*What to produce:*
Without the pictures, write out every entry that follows exactly.

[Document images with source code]
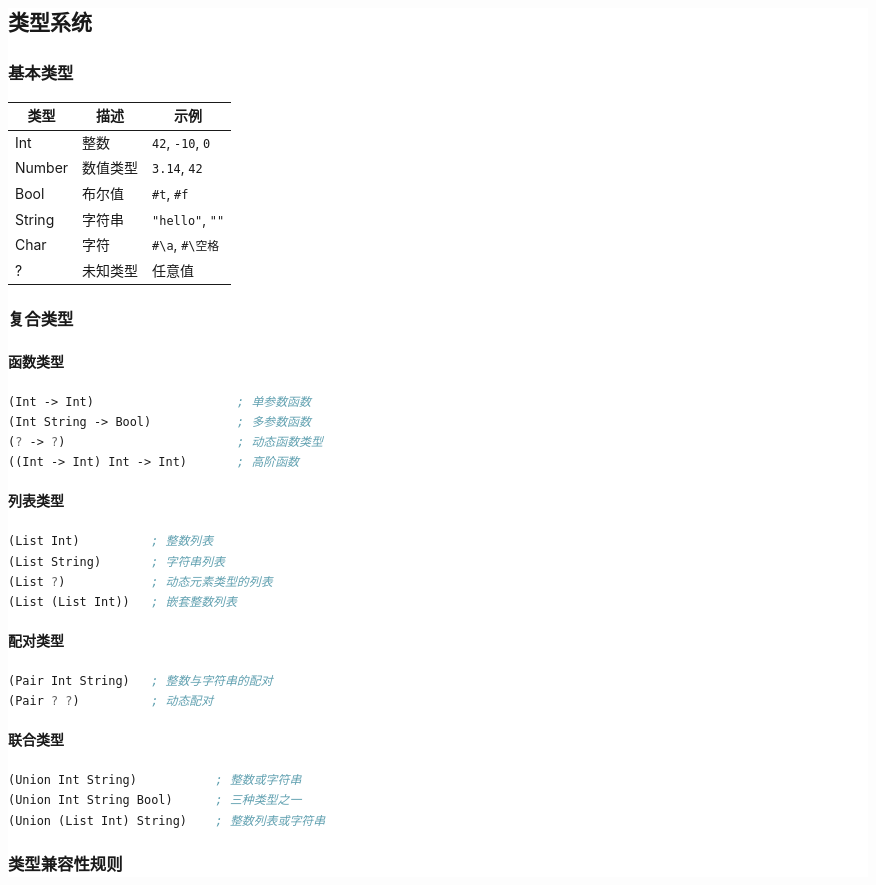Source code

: ## 类型系统

### 基本类型

| 类型   | 描述     | 示例             |
| ------ | -------- | ---------------- |
| Int    | 整数     | `42`, `-10`, `0` |
| Number | 数值类型 | `3.14`, `42`     |
| Bool   | 布尔值   | `#t`, `#f`       |
| String | 字符串   | `"hello"`, `""`  |
| Char   | 字符     | `#\a`, `#\空格`  |
| ?      | 未知类型 | 任意值           |

### 复合类型

#### 函数类型

```scheme
(Int -> Int)                    ; 单参数函数
(Int String -> Bool)            ; 多参数函数
(? -> ?)                        ; 动态函数类型
((Int -> Int) Int -> Int)       ; 高阶函数
```

#### 列表类型

```scheme
(List Int)          ; 整数列表
(List String)       ; 字符串列表
(List ?)            ; 动态元素类型的列表
(List (List Int))   ; 嵌套整数列表
```

#### 配对类型

```scheme
(Pair Int String)   ; 整数与字符串的配对
(Pair ? ?)          ; 动态配对
```

#### 联合类型

```scheme
(Union Int String)           ; 整数或字符串
(Union Int String Bool)      ; 三种类型之一
(Union (List Int) String)    ; 整数列表或字符串
```

### 类型兼容性规则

*Response box:*
Source code

: ## 类型系统

### 基本类型

| 类型   | 描述     | 示例             |
| ------ | -------- | ---------------- |
| Int    | 整数     | `42`, `-10`, `0` |
| Number | 数值类型 | `3.14`, `42`     |
| Bool   | 布尔值   | `#t`, `#f`       |
| String | 字符串   | `"hello"`, `""`  |
| Char   | 字符     | `#\a`, `#\空格`  |
| ?      | 未知类型 | 任意值           |

### 复合类型

#### 函数类型

```scheme
(Int -> Int)                    ; 单参数函数
(Int String -> Bool)            ; 多参数函数
(? -> ?)                        ; 动态函数类型
((Int -> Int) Int -> Int)       ; 高阶函数
```

#### 列表类型

```scheme
(List Int)          ; 整数列表
(List String)       ; 字符串列表
(List ?)            ; 动态元素类型的列表
(List (List Int))   ; 嵌套整数列表
```

#### 配对类型

```scheme
(Pair Int String)   ; 整数与字符串的配对
(Pair ? ?)          ; 动态配对
```

#### 联合类型

```scheme
(Union Int String)           ; 整数或字符串
(Union Int String Bool)      ; 三种类型之一
(Union (List Int) String)    ; 整数列表或字符串
```

### 类型兼容性规则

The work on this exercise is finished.